Certainly the reception of Zemlya in both Russia and Ukraine was violently mixed: but the cultural climate of the time was so mistrustful that it was almost impossible to make any artistic move without being criticised from one quarter or another as being insufficiently revolutionary-minded. The strongly Ukrainian character of the film may have made Russian viewers uncomfortable, and the Party faithful apparently did not like the fact that it showed the dark side of life rather than being relentlessly positive. We know that the Soviet censor edited the film before release. But the nature of his cuts (nudity, urination, prenatal labour) suggests that his discomfort was rooted in prudery rather than ideology.

Dovzhenko’s best hope for moral exoneration might be to embrace the subsequent criticisms of the most extreme Stalinist zealots: that his film was not as anti-kulak as it might have been. But that cannot alter the fact that the kulaks are the villains of his film - the enemies of its heroes.

What we have is a sincere paean to collective agriculture, released shortly after the launch of Stalin’s policy of forced collectivisation and confiscation, and used as propaganda for that policy, which involved killing and deporting large numbers of Ukrainians and deliberately depriving most of the remaining population of their means of subsistence. Which was Dovzhenko - a conscious agent of Stalinism? Or a ‘useful idiot’? Either way, his film contributed to the ruin of his beloved Ukraine.

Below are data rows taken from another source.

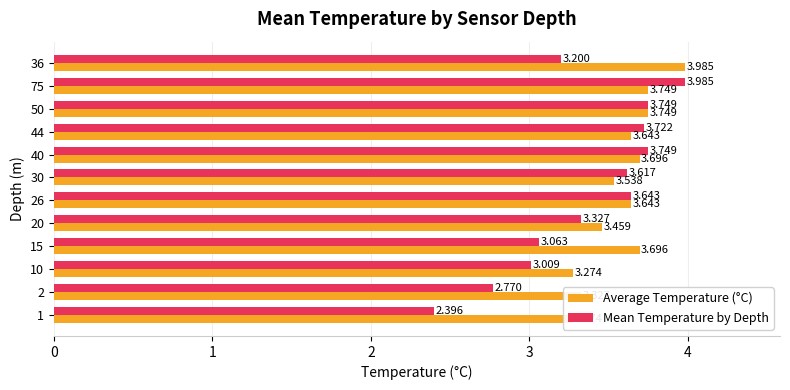

True or false: Mean Temperature by Depth has a value of 1.4 at 1.

False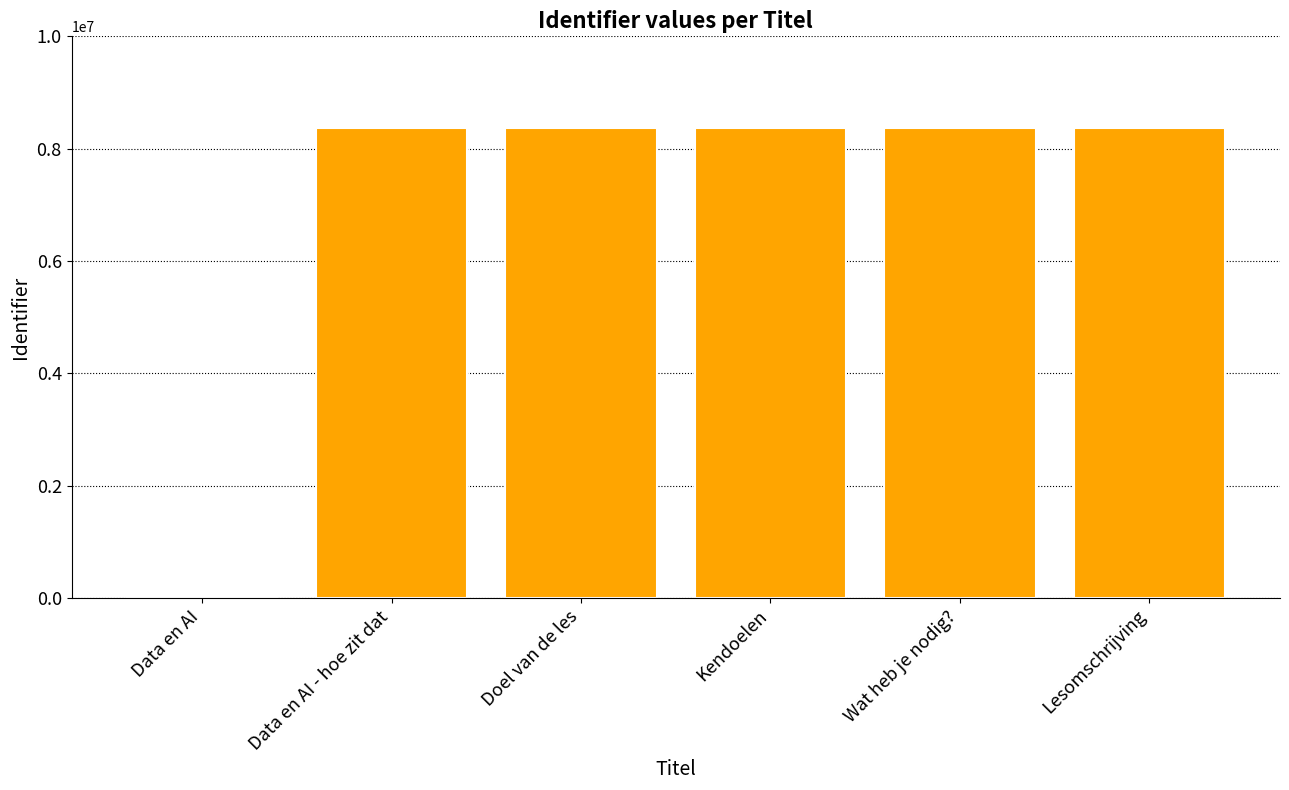

Does the chart contain stacked bars?

No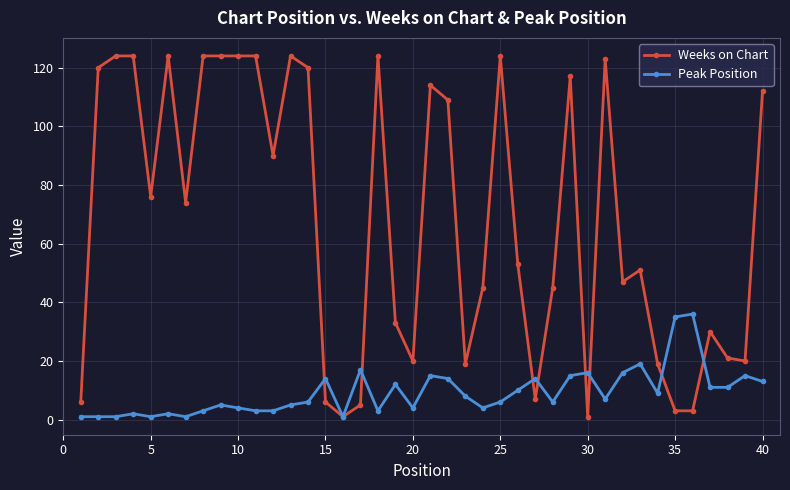

Rank the series by their maximum value, from highest to lowest.

Weeks on Chart, Peak Position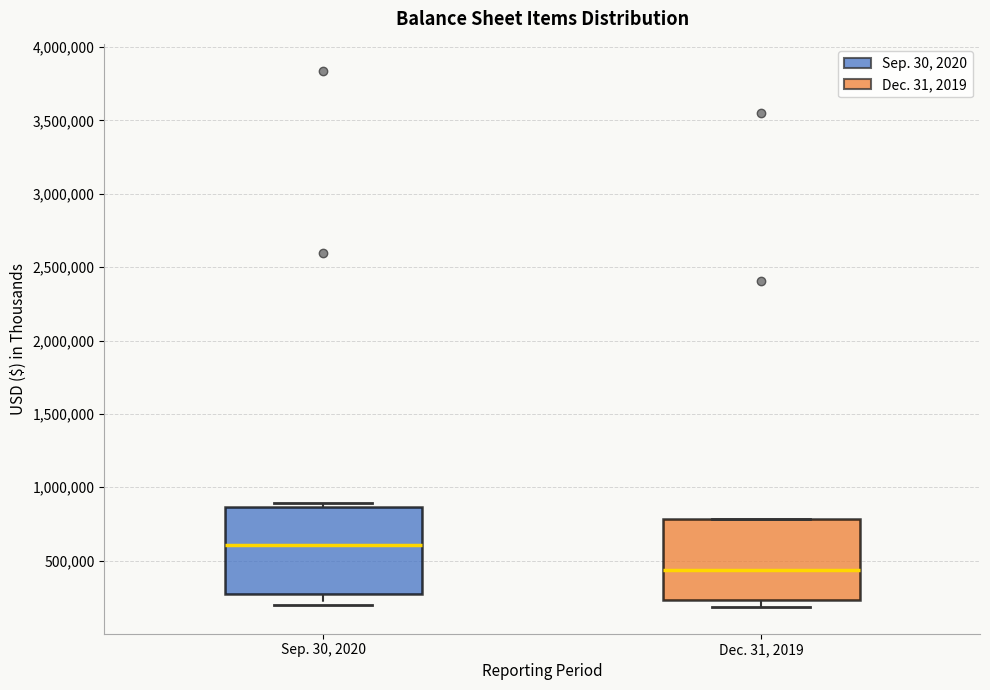

Reading left to right, read every box against the y-axis: the position of its median line, the range the box covers, and the ends of its whiskers. The values are not printed on the chart, so give them approximately, as read against the axis.

Sep. 30, 2020: median 600000, box 250000 to 850000, whiskers 200000 to 900000
Dec. 31, 2019: median 450000, box 250000 to 800000, whiskers 200000 to 800000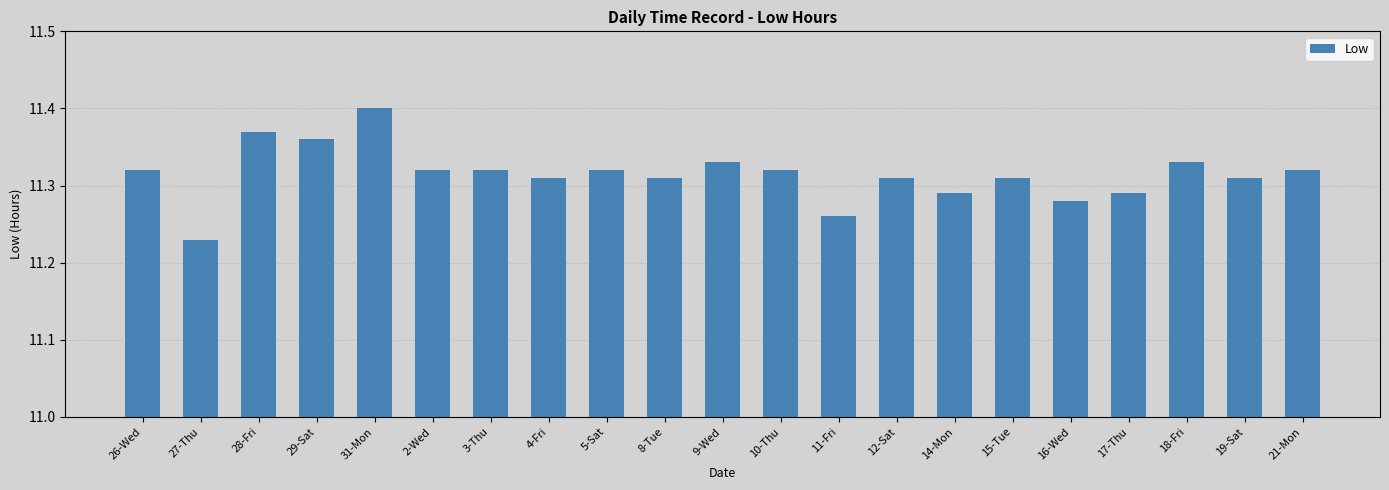

What is the sum of the values at 21-Mon and 17-Thu?

22.6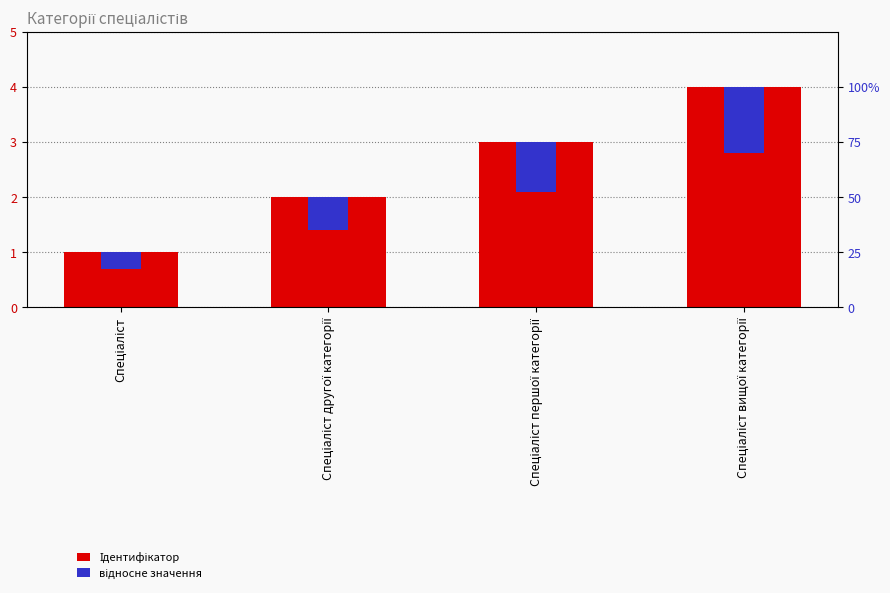

List the series in order of their peak value, highest first.

Ідентифікатор, відносне значення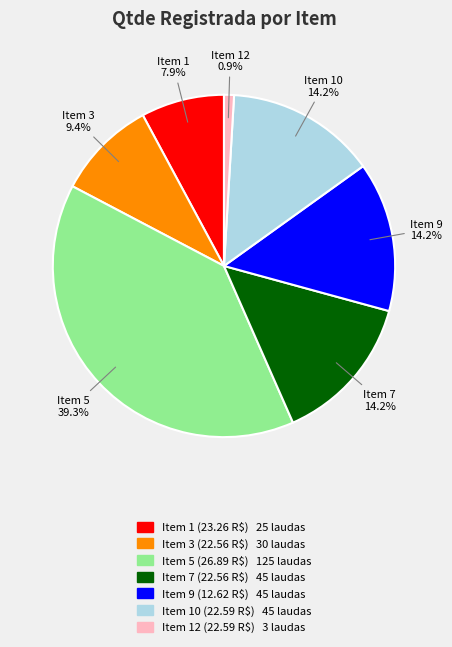

How much of the chart is everything except Item 1 (23.26 R$)?

92.1%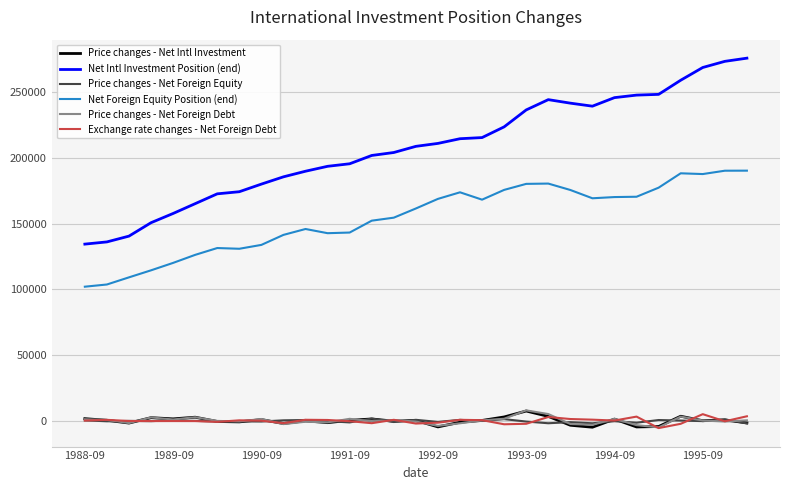

Which series has the largest total across all categories?

Net Intl Investment Position (end)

I have scarcely mentioned the aesthetic qualities of the film: there are certainly some memorable images that stay in the mind and are strongly evocative of their time and place. I admire the simplicity and dignity of many of the shots and scenes. But Zemlya is hard to take seriously as a dramatic work because of its blinkered worldview and lack of interest in the ambiguity and mutability of human experience and interaction. I do not think it can have been purely on grounds of aesthetics that this was voted one of the 10 best films of all time in 1958. These critics were presumably motivated by thoughts about the historical significance of the film. But it is precisely its historical significance as a work of destructive propaganda that makes it a distasteful watch.